All over the world today, the yearnings of the human heart are redirecting the course of international affairs, putting the lie to the myth of materialism and historical determinism. We have only to open our eyes to see the simple aspirations of ordinary people writ large on the record of our times.
Last year in the Philippines, ordinary people rekindled the spirit of democracy and restored the electoral process. Some said they had performed a miracle, and if so, a similar miracle—a transition to democracy—is taking place in the Republic of Korea. Haiti, too, is making a transition. Some despair when these new, young democracies face conflicts or challenges, but growing pains are normal in democracies. The United States had them, as has every other democracy on Earth.
In Latin America, too, one can hear the voices of freedom echo from the peaks and across the plains. It is the song of ordinary people marching, not in uniforms and not in military file but, rather, one by one, in simple, everyday working clothes, marching to the polls. Ten years ago only a third of the people of Latin America and the Caribbean lived in democracies or in countries that were turning to democracy; today over 90 percent do.
But this worldwide movement to democracy is not the only way in which simple, ordinary people are leading us in this room—we who are said to be the makers of history—leading us into the future. Around the world, new businesses, new economic growth, new technologies are emerging from the workshops of ordinary people with extraordinary dreams.
Here in the United States, entrepreneurial energy—reinvigorated when we cut taxes and regulations—has fueled the current economic expansion. According to scholars at the Massachusetts Institute of Technology, three-quarters of the more than 13½ million new jobs that we have created in this country since the beginning of our expansion came from businesses with fewer than 100 employees, businesses started by ordinary people who dared to take a chance. And many of our new high technologies were first developed in the garages of fledgling entrepreneurs. Yet America is not the only, or perhaps even the best, example of the dynamism and dreams that the freeing of markets set free.
In India and China, freer markets for farmers have led to an explosion in production. In Africa, governments are rethinking their policies, and where they are allowing greater economic freedom to farmers, crop production has improved. Meanwhile, in the newly industrialized countries of the Pacific rim, free markets in services and manufacturing [Page 1421] as well as agriculture have led to a soaring of growth and standards of living. The ASEAN nations, Japan, Korea, and Taiwan have created the true economic miracle of the last two decades, and in each of them, much of the magic came from ordinary people who succeeded as entrepreneurs.

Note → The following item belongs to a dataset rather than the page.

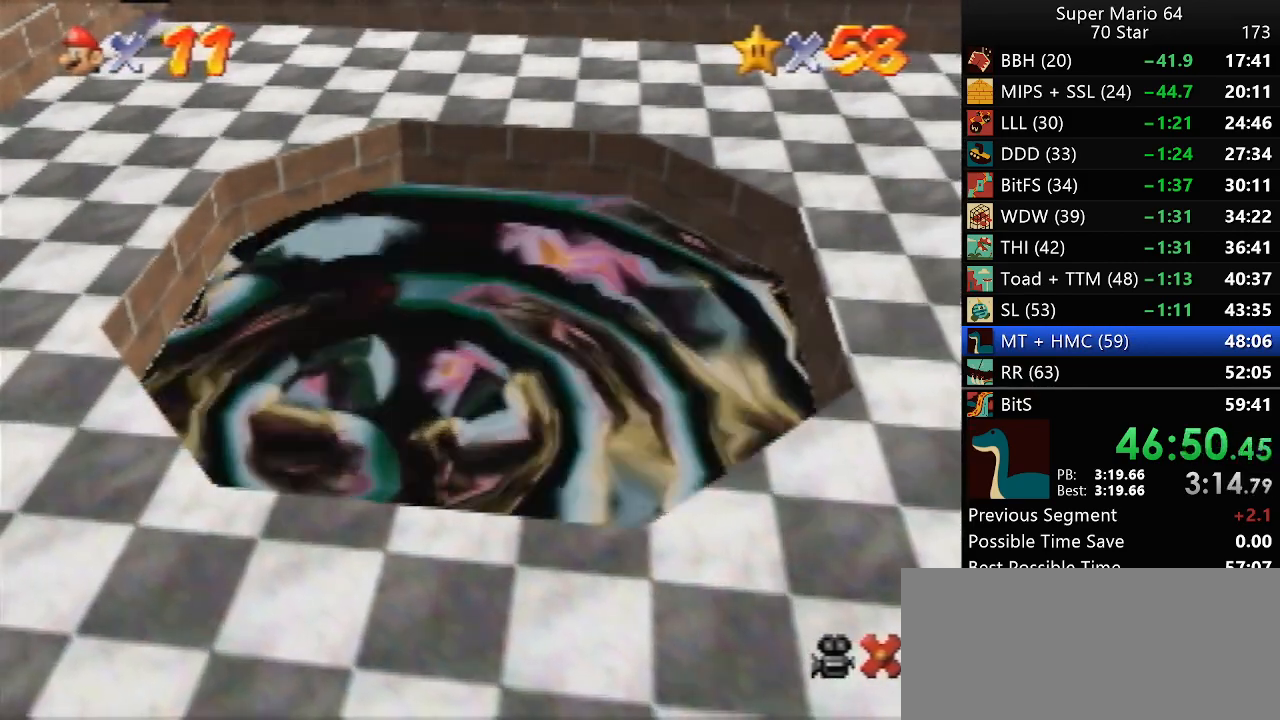
{"buttons": [], "left_stick": "center", "events": []}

In Latin America, this same lesson of free markets, greater opportunity, and growth is being studied and acted on. President Sarney of Brazil spoke for many others when he said that “private initiative is the engine of economic development. In Brazil we have learned that every time the state’s penetration in the economy increases, our liberty decreases.” Yes, policies that release to flight ordinary people’s dreams are spreading around the world. From Colombia to Turkey to Indonesia, governments are cutting taxes, reviewing their regulations, and opening opportunities for initiative.
There has been much talk in the halls of this building about the right to development. But more and more the evidence is clear that development is not itself a right. It is the product of rights: the right to own property; the right to buy and sell freely; the right to contract; the right to be free of excessive taxation and regulation, of burdensome government. There have been studies that determined that countries with low tax rates have greater growth than those with high rates.
We’re all familiar with the phenomenon of the underground economy. The scholar Hernando de Soto3 and his colleagues have examined the situation of one country, Peru, and described an economy of the poor that bypasses crushing taxation and stifling regulation. This informal economy, as the researchers call it, is the principal supplier of many goods and services and often the only ladder for upward mobility. In the capital city, it accounts for almost all public transportation and most street markets. And the researchers concluded that, thanks to the informal economy, “the poor can work, travel, and have a roof over their heads.” They might have added that, by becoming underground entrepreneurs themselves or by working for them, the poor have become less poor and the nation itself richer.
Those who advocate statist solutions to development should take note: The free market is the other path to development and the one true path. And unlike many other paths, it leads somewhere. It works. So, this is where I believe we can find the map to the world’s future: in the hearts of ordinary people, in their hopes for themselves and their children, in their prayers as they lay themselves and their families to [Page 1422] rest each night. These simple people are the giants of the Earth, the true builders of the world and shapers of the centuries to come. And if indeed they triumph, as I believe they will, we will at last know a world of peace and freedom, opportunity and hope, and, yes, of democracy—a world in which the spirit of mankind at last conquers the old, familiar enemies of famine, disease, tyranny, and war.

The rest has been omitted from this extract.